泊松编辑 (Poisson Image Editing)

本文最后更新于:2022年8月10日 上午

图像融合在cv领域有着广泛用途,其中2003年的论文 Poisson Image Editing - 2003 因其开创性与效果拔群成为了相关领域的经典之作。而且该算法在传统图像融合算法中效果拔群,对该领域影响深远。

简介

泊松图像编辑是一种全自动的“无缝融合”两张图像的技术,由Microsoft Research UK的Patrick Perez,Michel Gangnet, and Andrew Blake在论文“Poisson Image Editing”中首次提出。
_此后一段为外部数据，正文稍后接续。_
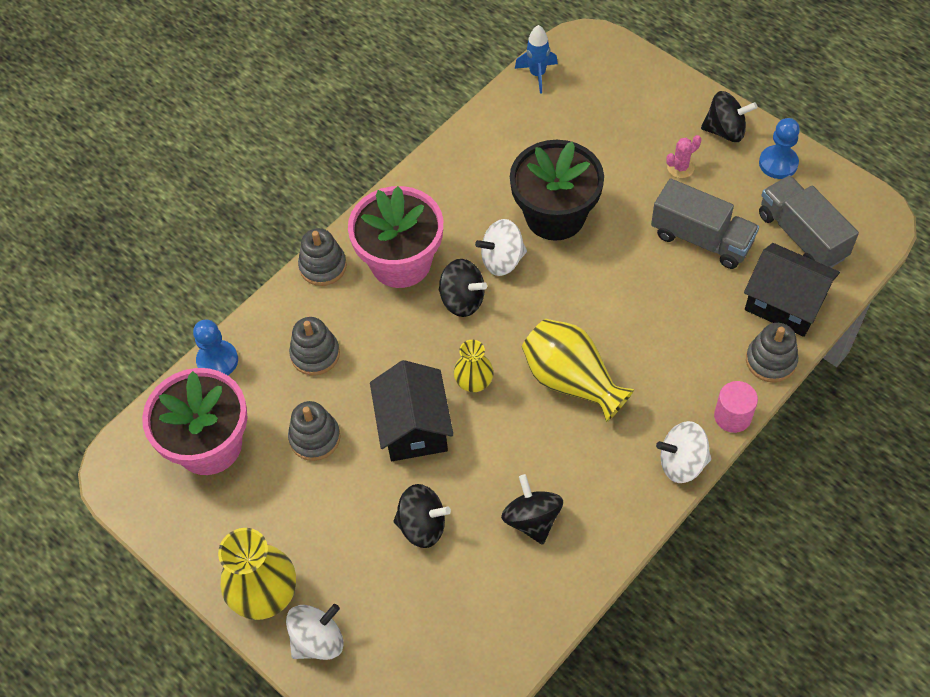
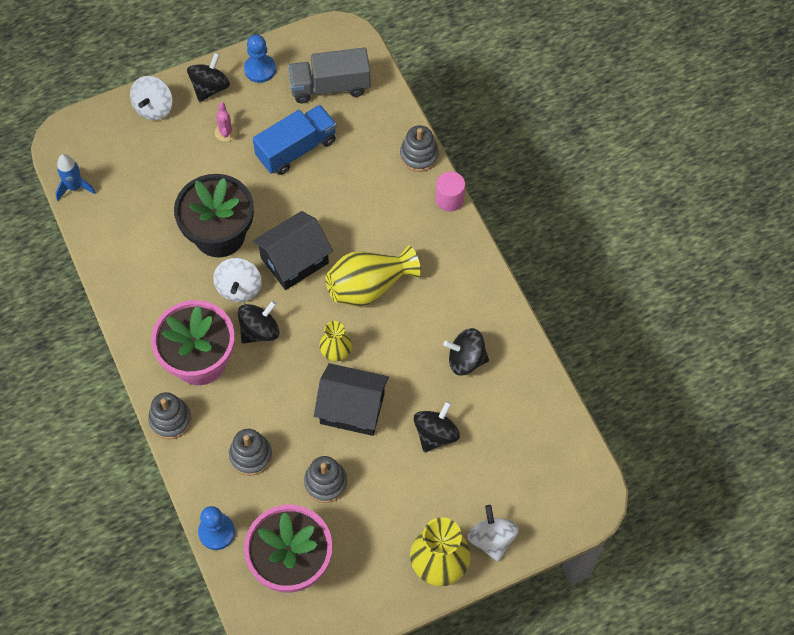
camera: 70 degrees left, 5 degrees up
grey truck [651,178,759,269] -> blue truck [253,105,337,175]
white spinning top [656,421,712,483] -> white spinning top moved to [130,76,173,120]
black house [744,243,840,337] -> black house moved to [253,211,333,290]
  • 泊松编辑主要解决的是两个不同来源信号的无缝融合(seamless cloning)问题
  • 目的是将源图像$g$的一部分内容$\Omega$融合到目标图像$f*$同样大小区域上,并使其自然融合过渡

左上:目标图像$f*$,区域$\Omega$是被源图像内容替换的部分;

左下:源图像$g$,区域$\Omega$内的内容需要贴到目标图像去

右上:直接将源图像信息贴过去会有违和的边缘过渡

右下:将源的信号按照原始梯度关系变化到目标图像边界,达到了无缝融合的效果

  • 泊松编辑的目标是自然地融合来源不同的图像
  • 将源图像粘贴到目标图像上
  • 为了保持过渡平滑,顾及了源图像粘贴区域的梯度信息与目标图像的边缘信息
  • 结合已知信息求解方程组得到泊松编辑图像的结果

理论介绍

符号定义

如上图所示:

  • 图像融合是要把源图像$g$的指定区域$\Omega$融合到目标图像$S$中,边缘区域为$ \partial \Omega $,源图像区域函数$f^*$,目标图像区域函数$f$。
  • 这里面$g$,$\Omega$,$S$,$ \partial \Omega $,$f^*$都是已知量,需要求的是$f$

理论

泊松图像编辑的目的是保留源图像的纹理,无缝融入到新图像中。

实现的思路就是将源图像的梯度保留,应用到目标图像的边界中,解出同时满足梯度和边缘约束条件的方程,得到目标区域像素。
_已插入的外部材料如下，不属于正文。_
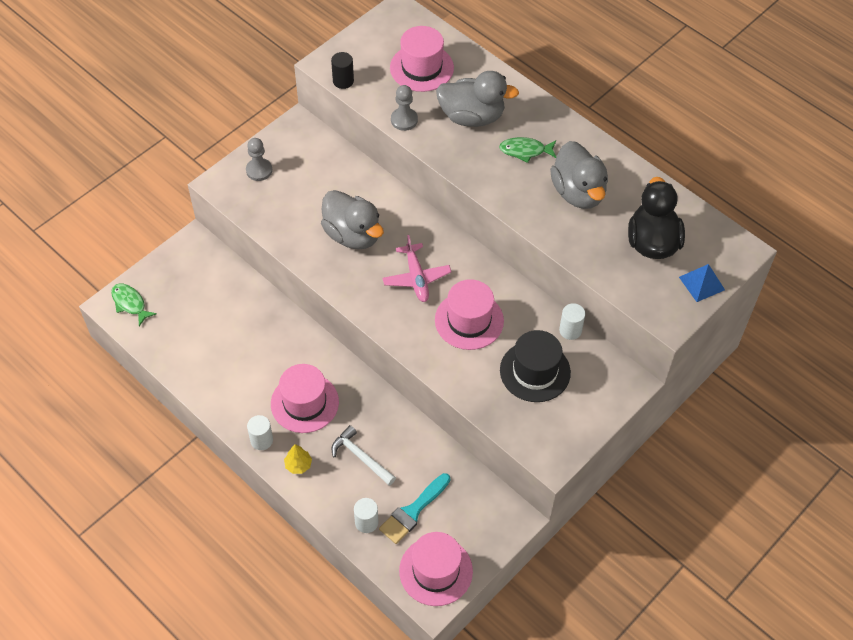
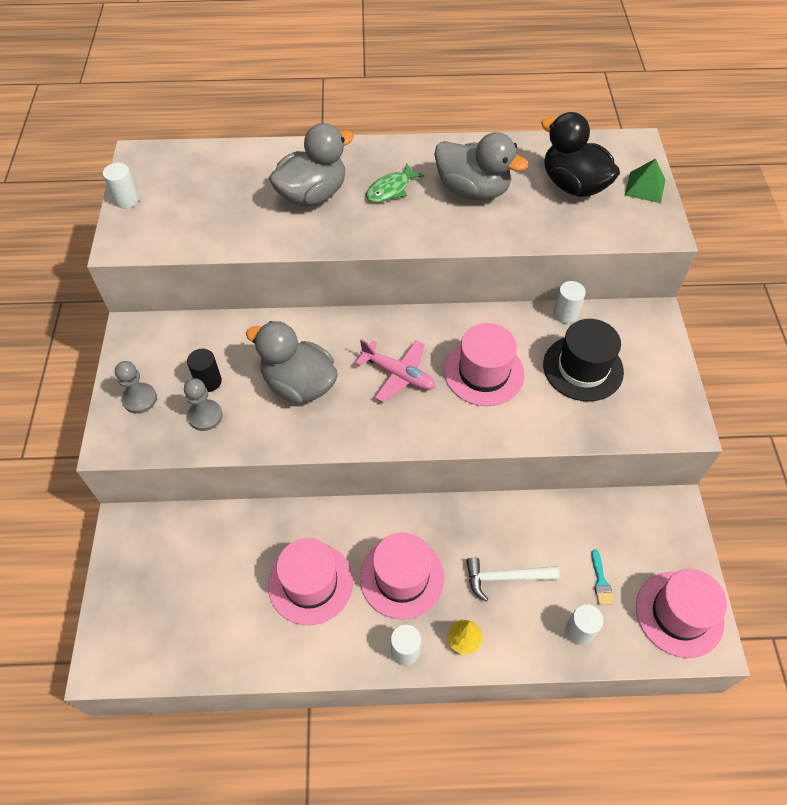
camera: 45 degrees left, 0 degrees up
green fish [111,284,157,326] -> none
grey duck [321,190,384,249] -> grey duck turned 150 degrees counterclockwise [246,321,338,404]
black cylinder [331,52,354,89] -> black cylinder moved to [187,349,222,392]
turquoise brush [379,473,450,544] -> turquoise brush [592,549,614,605], size x0.53
pink hat [390,26,454,92] -> pink hat moved to [268,538,353,625]
grey pawn [391,85,418,131] -> grey pawn moved to [184,378,223,431]
blue pyramid [679,264,725,302] -> green pyramid [625,158,665,203]
none -> white cylinder [103,163,139,209]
$$ \min _{f} \iint_{\Omega}|\nabla f-\mathbf{v}|^{2} \quad with \left.\quad f\right|_{\partial \Omega}=\left.f^{*}\right|_{\partial \Omega} $$
  • $∇f$ 指的是图像函数 $f$ 的梯度

$$
\nabla .=\left[\frac{\partial_{.}}{\partial x}, \frac{\partial}{\partial y}\right]
$$

  • $v$ 在原论文中是指一个引导向量场(guidance field),当用于图像合成时,它指的就是源图像的梯度。
  • 这意味着上面的变分方程是指在$Ω$ 的区域内,$f$的梯度和源图像的梯度一致,而在$Ω$ 的边缘处f的值则和源图像$f^*$的值一致。这个变分方程的解是如下泊松方程在Dirichlet边界条件时的解,这也是为什么我们的融合方式叫做泊松融合
$$ \Delta f=\operatorname{div} \mathbf{v}\text{ } over \text{ } \Omega , \text{ }with \left.f\right|_{\partial \Omega}=\left.f^{*}\right|_{\partial \Omega} $$

几个关键和符号说明

  • 梯度 Gradient:

$$
\mathbf{v}=(u, v)=\nabla g
$$

$$ \quad \Delta f=\frac{\partial^{2} f}{\partial x^{2}}+\frac{\partial^{2} f}{\partial y^{2}} $$
  • 散度 Divergence
$$ \begin{aligned} \operatorname{div} \mathbf{v} &=\frac{\partial u}{\partial x}+\frac{\partial v}{\partial y} \\ &=\frac{\partial^{2} g}{\partial x^{2}}+\frac{\partial^{2} g}{\partial y^{2}} \\ &=\Delta g \end{aligned} $$

核心

  • 也就是$f^*$和$f$的散度对应相等
  • 同时保证$f^*$和$f$的边界对应相等

$$
\Delta f=\Delta f^* \text{ over } \Omega , \text{ with } \left.f\right|_{\partial \Omega}=f^{*} \mid \partial \Omega
$$

求解方程

  • 将泊松方程表示为线性向量形式 $Af=b$

  • 等号的右边是图像$g$中每一个像素的拉普拉斯滤波结果$∆gp$,这很容易理解。未知函数$f$的每个元素构成了等号左边的列向量。而系数矩阵$A$则描述了最关键的$f$的拉普拉斯滤波算子。
  • 列出方程后就是解方程组了,$A$是稀疏矩阵,每行元素不超过5个,可以用 $f = b / A$计算得到

参考代码

  • 参考了一份github上星星最多的泊松图像编辑代码,改成了python3并封装成类方法,供大家参考。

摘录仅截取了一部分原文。